**Given passage**
* * *

Who can wait for the Oscars? Get your awards show fix now and in person with the fourth annual 20/20 Awards, happening Saturday, February 16 at 8pm at Fremont Abbey. The 20/20 Awards "revisit motion pictures from two decades earlier, and using the advantage of hindsight, honor the movies and performances that have stood the test of time." This year we'll see if Unforgiven can retain its Best Picture status or if time has nudged The Player or Glengarry Glen Ross above it. It's also your chance to both hob and nob with Seattle film luminaires. Check out the list of nominations and get tickets online. You can also check out our special rental section of films up for this year's awards.

 

On Saturday SIFF Cinema hosts The Post Alley Film Festival, "a day of female centric and eccentric short films about, for, by women (and some men)." Visit the festival schedule page for a full list of the day's films and events.

* * *

**Data section**
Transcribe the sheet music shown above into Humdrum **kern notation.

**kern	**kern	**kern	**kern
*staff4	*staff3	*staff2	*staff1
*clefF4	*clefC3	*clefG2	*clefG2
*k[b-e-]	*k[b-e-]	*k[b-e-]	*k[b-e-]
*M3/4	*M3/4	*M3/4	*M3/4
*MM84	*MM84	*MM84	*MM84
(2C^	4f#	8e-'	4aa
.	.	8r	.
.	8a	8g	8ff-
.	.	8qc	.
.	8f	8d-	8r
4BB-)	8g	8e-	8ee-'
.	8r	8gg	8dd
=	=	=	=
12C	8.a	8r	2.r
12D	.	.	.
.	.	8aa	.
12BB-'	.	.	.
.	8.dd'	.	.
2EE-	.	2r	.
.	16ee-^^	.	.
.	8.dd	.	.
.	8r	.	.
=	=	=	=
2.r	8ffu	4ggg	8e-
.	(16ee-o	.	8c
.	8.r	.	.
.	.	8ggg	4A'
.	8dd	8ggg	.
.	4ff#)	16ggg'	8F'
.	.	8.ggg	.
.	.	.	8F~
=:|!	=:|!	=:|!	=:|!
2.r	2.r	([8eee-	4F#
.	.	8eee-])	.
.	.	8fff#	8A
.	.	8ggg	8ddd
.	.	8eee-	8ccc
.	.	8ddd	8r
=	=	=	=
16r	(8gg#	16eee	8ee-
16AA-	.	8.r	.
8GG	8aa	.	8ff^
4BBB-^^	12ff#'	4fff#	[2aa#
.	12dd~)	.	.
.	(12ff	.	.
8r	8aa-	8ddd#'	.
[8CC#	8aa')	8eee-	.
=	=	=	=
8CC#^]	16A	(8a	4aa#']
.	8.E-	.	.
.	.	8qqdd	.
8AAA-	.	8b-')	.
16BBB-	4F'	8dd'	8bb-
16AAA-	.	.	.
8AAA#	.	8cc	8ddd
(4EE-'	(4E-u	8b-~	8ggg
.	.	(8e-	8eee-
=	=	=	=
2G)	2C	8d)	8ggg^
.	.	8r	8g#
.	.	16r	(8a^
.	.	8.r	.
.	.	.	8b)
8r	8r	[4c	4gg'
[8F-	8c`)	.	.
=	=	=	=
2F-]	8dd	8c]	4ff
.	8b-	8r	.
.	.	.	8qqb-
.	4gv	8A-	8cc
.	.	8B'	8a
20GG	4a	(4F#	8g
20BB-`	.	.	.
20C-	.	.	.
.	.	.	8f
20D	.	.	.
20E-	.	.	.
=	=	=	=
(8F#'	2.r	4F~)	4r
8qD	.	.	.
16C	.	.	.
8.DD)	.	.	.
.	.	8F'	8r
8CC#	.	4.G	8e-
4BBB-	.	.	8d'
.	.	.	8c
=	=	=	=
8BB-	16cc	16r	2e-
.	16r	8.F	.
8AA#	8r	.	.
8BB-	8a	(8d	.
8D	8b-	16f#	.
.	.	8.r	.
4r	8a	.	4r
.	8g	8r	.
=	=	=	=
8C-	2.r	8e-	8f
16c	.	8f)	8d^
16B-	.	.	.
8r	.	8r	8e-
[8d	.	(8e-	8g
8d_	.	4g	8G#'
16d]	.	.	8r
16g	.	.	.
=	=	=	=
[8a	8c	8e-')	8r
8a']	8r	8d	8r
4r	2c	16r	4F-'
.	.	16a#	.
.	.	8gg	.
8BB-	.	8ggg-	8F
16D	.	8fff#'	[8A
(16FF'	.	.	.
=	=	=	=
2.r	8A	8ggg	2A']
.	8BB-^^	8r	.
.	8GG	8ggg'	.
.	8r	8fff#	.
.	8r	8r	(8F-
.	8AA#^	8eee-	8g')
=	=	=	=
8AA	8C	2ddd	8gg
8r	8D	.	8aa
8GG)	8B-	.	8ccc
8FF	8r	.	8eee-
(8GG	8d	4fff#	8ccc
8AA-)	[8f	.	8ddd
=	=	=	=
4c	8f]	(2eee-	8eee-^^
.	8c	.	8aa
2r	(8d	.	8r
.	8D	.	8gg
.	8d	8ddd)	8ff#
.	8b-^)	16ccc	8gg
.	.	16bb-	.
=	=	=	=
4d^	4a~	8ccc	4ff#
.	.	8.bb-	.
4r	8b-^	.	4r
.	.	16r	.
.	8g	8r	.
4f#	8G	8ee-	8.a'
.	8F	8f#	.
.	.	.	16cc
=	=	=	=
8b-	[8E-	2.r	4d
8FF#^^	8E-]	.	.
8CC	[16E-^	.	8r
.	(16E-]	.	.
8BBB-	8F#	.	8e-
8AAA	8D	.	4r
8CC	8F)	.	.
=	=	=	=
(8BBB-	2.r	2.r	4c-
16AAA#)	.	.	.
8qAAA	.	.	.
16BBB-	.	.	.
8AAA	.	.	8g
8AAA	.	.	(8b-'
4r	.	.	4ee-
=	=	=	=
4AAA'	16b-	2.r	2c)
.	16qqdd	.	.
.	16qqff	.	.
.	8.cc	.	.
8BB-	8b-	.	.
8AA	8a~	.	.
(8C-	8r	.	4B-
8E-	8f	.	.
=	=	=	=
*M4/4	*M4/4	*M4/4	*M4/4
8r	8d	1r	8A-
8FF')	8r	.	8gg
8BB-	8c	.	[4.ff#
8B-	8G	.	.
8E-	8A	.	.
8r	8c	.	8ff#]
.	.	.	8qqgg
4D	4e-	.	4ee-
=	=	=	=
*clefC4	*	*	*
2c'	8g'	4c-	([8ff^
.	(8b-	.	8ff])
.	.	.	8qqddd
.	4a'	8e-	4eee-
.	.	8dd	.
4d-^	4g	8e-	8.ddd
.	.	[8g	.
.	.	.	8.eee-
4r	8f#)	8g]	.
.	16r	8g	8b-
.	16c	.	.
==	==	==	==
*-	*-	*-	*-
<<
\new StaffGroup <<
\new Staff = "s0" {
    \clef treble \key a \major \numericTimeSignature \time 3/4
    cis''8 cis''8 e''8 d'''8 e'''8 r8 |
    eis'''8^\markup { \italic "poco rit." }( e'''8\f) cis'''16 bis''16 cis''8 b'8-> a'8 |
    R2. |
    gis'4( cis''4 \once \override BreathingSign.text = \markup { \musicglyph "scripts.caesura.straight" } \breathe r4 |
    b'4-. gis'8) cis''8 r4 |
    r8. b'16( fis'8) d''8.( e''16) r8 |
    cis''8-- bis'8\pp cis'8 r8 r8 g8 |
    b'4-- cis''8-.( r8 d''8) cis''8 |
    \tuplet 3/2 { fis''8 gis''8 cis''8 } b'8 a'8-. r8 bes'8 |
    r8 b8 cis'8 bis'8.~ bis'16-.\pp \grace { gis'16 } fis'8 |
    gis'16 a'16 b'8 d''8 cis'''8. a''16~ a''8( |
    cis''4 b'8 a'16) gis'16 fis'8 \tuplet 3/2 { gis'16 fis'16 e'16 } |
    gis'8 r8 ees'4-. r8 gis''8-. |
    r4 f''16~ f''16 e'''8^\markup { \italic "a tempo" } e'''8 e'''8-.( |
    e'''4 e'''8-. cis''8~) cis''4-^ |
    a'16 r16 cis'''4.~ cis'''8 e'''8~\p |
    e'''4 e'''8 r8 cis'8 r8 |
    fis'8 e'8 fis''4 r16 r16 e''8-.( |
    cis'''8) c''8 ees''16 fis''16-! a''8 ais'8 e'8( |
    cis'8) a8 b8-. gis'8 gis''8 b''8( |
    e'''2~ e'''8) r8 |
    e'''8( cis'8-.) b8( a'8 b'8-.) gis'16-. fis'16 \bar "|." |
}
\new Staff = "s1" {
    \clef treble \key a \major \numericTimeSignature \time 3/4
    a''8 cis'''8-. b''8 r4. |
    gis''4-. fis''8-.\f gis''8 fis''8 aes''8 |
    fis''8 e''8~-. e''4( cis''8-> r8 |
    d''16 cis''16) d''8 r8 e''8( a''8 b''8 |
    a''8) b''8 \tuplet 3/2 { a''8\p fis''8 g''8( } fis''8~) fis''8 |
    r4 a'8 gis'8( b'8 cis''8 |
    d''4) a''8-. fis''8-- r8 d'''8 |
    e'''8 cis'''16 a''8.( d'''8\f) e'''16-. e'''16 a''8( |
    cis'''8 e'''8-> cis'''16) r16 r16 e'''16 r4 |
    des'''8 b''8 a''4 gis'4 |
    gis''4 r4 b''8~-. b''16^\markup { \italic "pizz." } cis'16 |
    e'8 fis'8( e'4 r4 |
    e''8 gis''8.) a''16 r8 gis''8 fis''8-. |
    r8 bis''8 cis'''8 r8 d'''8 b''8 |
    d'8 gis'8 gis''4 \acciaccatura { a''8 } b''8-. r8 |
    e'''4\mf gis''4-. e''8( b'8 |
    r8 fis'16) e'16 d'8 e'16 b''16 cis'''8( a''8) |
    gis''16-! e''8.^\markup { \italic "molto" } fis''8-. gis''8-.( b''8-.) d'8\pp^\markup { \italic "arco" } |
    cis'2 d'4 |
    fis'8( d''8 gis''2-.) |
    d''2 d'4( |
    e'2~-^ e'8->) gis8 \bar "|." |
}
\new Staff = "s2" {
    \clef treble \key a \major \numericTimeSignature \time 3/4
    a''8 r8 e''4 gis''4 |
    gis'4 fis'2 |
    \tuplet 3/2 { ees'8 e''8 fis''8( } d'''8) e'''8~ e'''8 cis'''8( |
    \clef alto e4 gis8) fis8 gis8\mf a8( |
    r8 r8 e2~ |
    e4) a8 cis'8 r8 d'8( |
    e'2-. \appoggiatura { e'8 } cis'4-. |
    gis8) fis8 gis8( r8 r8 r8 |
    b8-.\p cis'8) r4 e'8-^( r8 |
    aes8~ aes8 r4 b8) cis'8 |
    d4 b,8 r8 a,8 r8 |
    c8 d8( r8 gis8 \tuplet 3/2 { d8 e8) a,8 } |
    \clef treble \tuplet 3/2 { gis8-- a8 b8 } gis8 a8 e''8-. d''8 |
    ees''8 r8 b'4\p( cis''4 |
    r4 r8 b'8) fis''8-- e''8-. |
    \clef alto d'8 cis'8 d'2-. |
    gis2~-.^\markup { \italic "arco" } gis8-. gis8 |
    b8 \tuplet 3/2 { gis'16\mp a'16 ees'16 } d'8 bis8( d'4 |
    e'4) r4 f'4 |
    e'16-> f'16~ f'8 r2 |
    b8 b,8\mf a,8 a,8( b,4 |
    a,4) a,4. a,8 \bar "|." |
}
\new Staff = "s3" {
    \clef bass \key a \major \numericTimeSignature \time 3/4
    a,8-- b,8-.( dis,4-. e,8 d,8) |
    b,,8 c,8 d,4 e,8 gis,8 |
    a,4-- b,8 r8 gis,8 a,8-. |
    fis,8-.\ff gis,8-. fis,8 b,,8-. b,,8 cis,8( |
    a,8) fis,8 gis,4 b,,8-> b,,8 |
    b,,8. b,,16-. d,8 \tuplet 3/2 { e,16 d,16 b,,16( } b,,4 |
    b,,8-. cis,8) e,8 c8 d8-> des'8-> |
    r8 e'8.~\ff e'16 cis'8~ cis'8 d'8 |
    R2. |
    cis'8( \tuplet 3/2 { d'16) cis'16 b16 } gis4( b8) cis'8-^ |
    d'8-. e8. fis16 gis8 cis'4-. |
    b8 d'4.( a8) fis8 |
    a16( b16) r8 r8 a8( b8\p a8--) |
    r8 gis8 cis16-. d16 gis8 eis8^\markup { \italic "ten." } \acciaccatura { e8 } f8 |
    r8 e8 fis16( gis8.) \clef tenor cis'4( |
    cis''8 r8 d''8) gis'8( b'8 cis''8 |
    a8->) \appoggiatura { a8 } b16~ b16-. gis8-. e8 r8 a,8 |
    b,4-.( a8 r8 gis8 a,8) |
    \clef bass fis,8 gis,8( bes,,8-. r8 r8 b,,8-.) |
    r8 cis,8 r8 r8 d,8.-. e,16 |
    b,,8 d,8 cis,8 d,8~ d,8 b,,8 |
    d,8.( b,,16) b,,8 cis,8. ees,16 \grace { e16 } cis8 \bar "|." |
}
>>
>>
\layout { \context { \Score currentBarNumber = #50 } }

* * *

**Direction A**
In the film events passage, rewrite the part that opens with "Who can wait" and closes with "this year's awards.", swapping "Fremont Abbey" for "SIFF Cinema".
**Direction B**
According to the film events passage, on what date, at what time and at what venue are the 20/20 Awards held?
**Direction C**
Please write what comes next in the film events passage, picking up after its final sentence.

**Written response A**
Who can wait for the Oscars? Get your awards show fix now and in person with the fourth annual 20/20 Awards, happening Saturday, February 16 at 8pm at SIFF Cinema. The 20/20 Awards "revisit motion pictures from two decades earlier, and using the advantage of hindsight, honor the movies and performances that have stood the test of time." This year we'll see if Unforgiven can retain its Best Picture status or if time has nudged The Player or Glengarry Glen Ross above it. It's also your chance to both hob and nob with Seattle film luminaires. Check out the list of nominations and get tickets online. You can also check out our special rental section of films up for this year's awards.

**Written response B**
Saturday, February 16 at 8pm at Fremont Abbey.

**Written response C**
This week SIFF Cinema welcomes back The Masters of Studio Ghibli series--insert GIF of us jumping around excitedly and making SQUEEE! noises here. It starts Friday with Castle in the Sky and Howl's Moving Castle, then continues through the week with more now-classics such as Kiki's Delivery Service, Princess Mononoke, and My Neighbor Totoro. Most of the films will have both subtitled and English-dubbed screenings. Load up the family in your Catbus and get yourselves to at least one of these films.

Settle in Sunday at SIFF for the Oscar® Snubs Movie Marathon, featuring slew of movies denied their fair share of the prestigious award. It begins at 9am for breakfast followed by the first movie, A Star is Born (1954) at 10am. Get a marathon pass and see what other movies are playing during the twelve-hour slog--which concludes with a Secret Snub at 9pm.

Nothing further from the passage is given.